First episode in a series of exclusive interviews between African Facts and the French historian Jean-Pierre Chrétien. He recounts his early days in the region and the beginnings of his research.
This is his first interview in ten years. A leading historian of the Great Lakes region and an honorary research director at the CNRS (French National Centre for Scientific Research), Jean-Pierre Chrétien is the author of several reference works and is one of the foremost experts on pre-colonial and contemporary Burundi and Rwanda. He has agreed to give a series of exclusive interviews to African Facts.
A pioneer in regional research since the 1960s, he has witnessed the dashed hopes, rise of racism and ideologies, unspeakable horrors of genocide, and attempts to understand, judge and rebuild. His work is an invaluable addition to our understanding of these events.
But before becoming a leading voice in the history of the Great Lakes region, Jean-Pierre Chrétien was a young aid worker who was amazed by the richness of a region that had long been confined to colonial clichés. He helped shed new light on its history and culture. So that is where we will begin.
African Facts: What led you, as a historian, to specialise in Africa, and in particular the Great Lakes region?
Jean-Pierre Chrétien: I’ll answer you frankly: chance.

■ ■ ■ ■ ■ ■ ■

WORK TO COMPLETE
1: According to the interview text, why does the interview series begin with Jean-Pierre Chrétien's early days? Answer in one to three sentences.
2: Copy word for word the part of the interview text from "A pioneer in" up to and including "we will begin.".
The listing after this point is separate material, apart from the interview text.

■ ■ ■ ■ ■ ■ ■

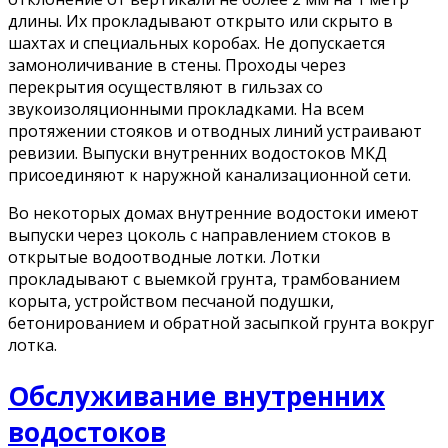
длины. Их прокладывают открыто или скрыто в
шахтах и специальных коробах. Не допускается
замоноличивание в стены. Проходы через
перекрытия осуществляют в гильзах со
звукоизоляционными прокладками. На всем
протяжении стояков и отводных линий устраивают
ревизии. Выпуски внутренних водостоков МКД
присоединяют к наружной канализационной сети.
Во некоторых домах внутренние водостоки имеют
выпуски через цоколь с направлением стоков в
открытые водоотводные лотки. Лотки
прокладывают с выемкой грунта, трамбованием
корыта, устройством песчаной подушки,
бетонированием и обратной засыпкой грунта вокруг
лотка.
Обслуживание внутренних
водостоков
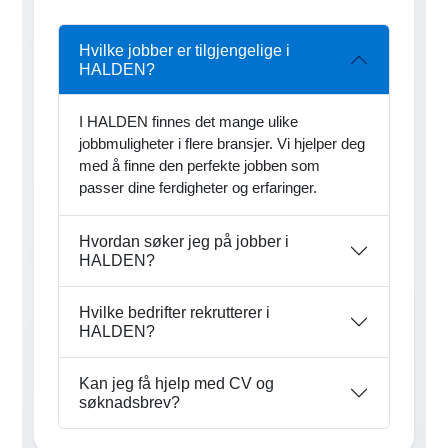
Hvilke jobber er tilgjengelige i
HALDEN?
I HALDEN finnes det mange ulike
jobbmuligheter i flere bransjer. Vi hjelper deg
med å finne den perfekte jobben som
passer dine ferdigheter og erfaringer.
Hvordan søker jeg på jobber i
HALDEN?
Hvilke bedrifter rekrutterer i
HALDEN?
Kan jeg få hjelp med CV og
søknadsbrev?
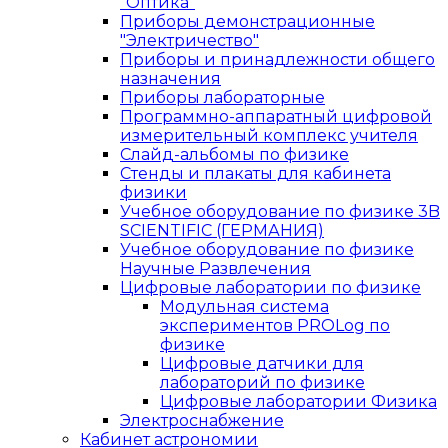
"Оптика"
Приборы демонстрационные
"Электричество"
Приборы и принадлежности общего
назначения
Приборы лабораторные
Программно-аппаратный цифровой
измерительный комплекс учителя
Слайд-альбомы по физике
Стенды и плакаты для кабинета
физики
Учебное оборудование по физике 3B
SCIENTIFIC (ГЕРМАНИЯ)
Учебное оборудование по физике
Научные Развлечения
Цифровые лаборатории по физике
Модульная система
экспериментов PROLog по
физике
Цифровые датчики для
лабораторий по физике
Цифровые лаборатории Физика
Электроснабжение
Кабинет астрономии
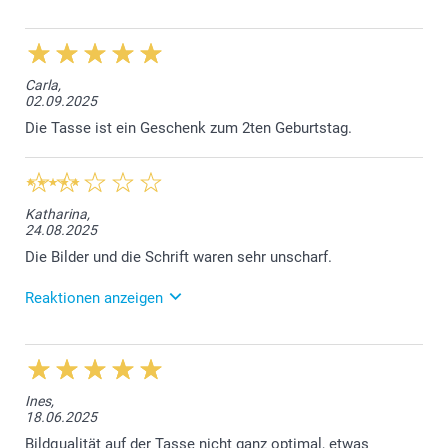
Carla,
02.09.2025
Die Tasse ist ein Geschenk zum 2ten Geburtstag.
Katharina,
24.08.2025
Die Bilder und die Schrift waren sehr unscharf.
Reaktionen anzeigen
26.08.2025
Liebe Kundin, es tut uns leid, dass Sie mit der
Qualität des Drucks nicht zufrieden sind. Für eine
Ines,
Überprüfung der Angelegenheit nehmen Sie doch
18.06.2025
bitte mit unserem Kundenservice Kontakt auf:
contact@smartphoto.de. Bei einem
Bildqualität auf der Tasse nicht ganz optimal, etwas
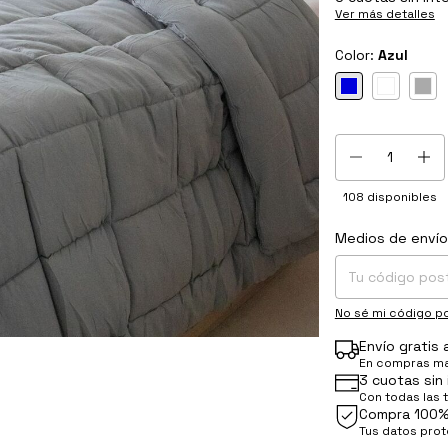
Ver más detalles
Color:
Azul
108
disponibles
Medios de envío
Entregas para el C
No sé mi código po
Envío gratis
En compras ma
3 cuotas sin 
Con todas las 
Compra 100%
Tus datos pro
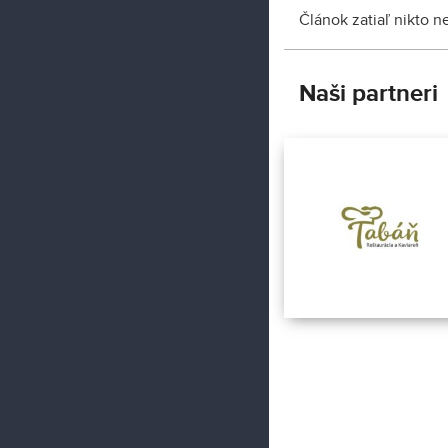
Článok zatiaľ nikto 
Naši partneri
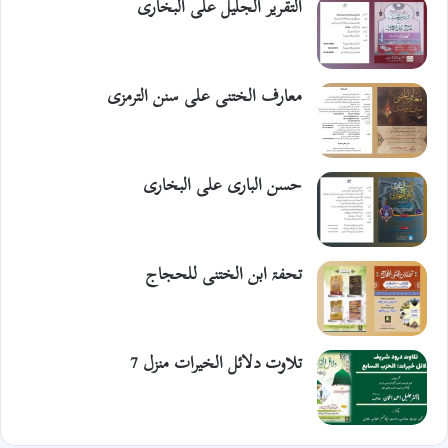
التقریر الجلیل علی البخاری
معارف الختنی علی سنن الترمزی
حسن الباری علی البخاری
تحفۃ ابن الختنی للحجاج
تلاوت دلائل الخیرات منزل 7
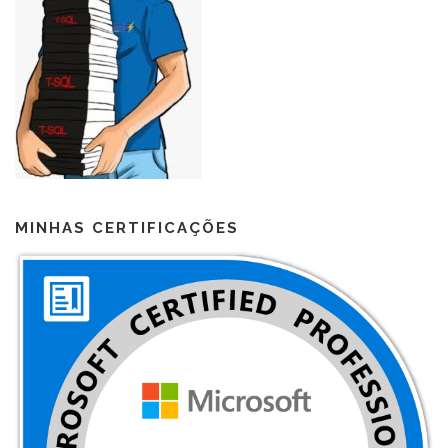
MINHAS CERTIFICAÇÕES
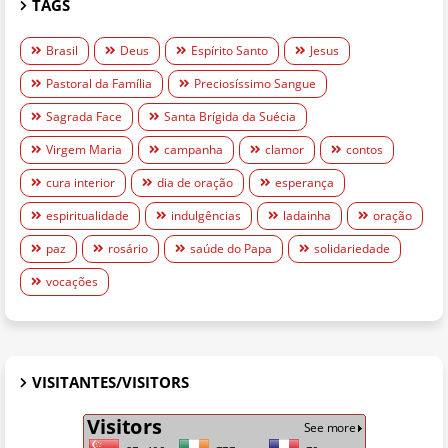
TAGS
Brasil
Deus
Espírito Santo
Jesus
Pastoral da Família
Preciosíssimo Sangue
Sagrada Face
Santa Brígida da Suécia
Virgem Maria
campanha
clamor
contos
cura interior
dia de oração
esperança
espiritualidade
indulgências
ladainha
oração
paz
rosário
saúde do Papa
solidariedade
vocações
VISITANTES/VISITORS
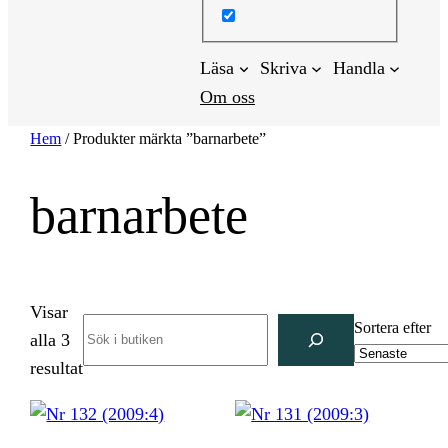
Läsa
Skriva
Handla
Om oss
Hem
/ Produkter märkta ”barnarbete”
barnarbete
Visar
Search
Sortera efter
alla 3
Sortera
resultat
efter
senaste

■ ■ ■ ■ ■ ■ ■

SOLUTIONS BELOW
1: Before he became a leading voice in the history of the Great Lakes region, Jean-Pierre Chrétien was a young aid worker. He was amazed by the richness of a region long confined to colonial clichés, and he helped shed new light on its history and culture, so that is where the series starts.

2:
A pioneer in regional research since the 1960s, he has witnessed the dashed hopes, rise of racism and ideologies, unspeakable horrors of genocide, and attempts to understand, judge and rebuild. His work is an invaluable addition to our understanding of these events.
But before becoming a leading voice in the history of the Great Lakes region, Jean-Pierre Chrétien was a young aid worker who was amazed by the richness of a region that had long been confined to colonial clichés. He helped shed new light on its history and culture. So that is where we will begin.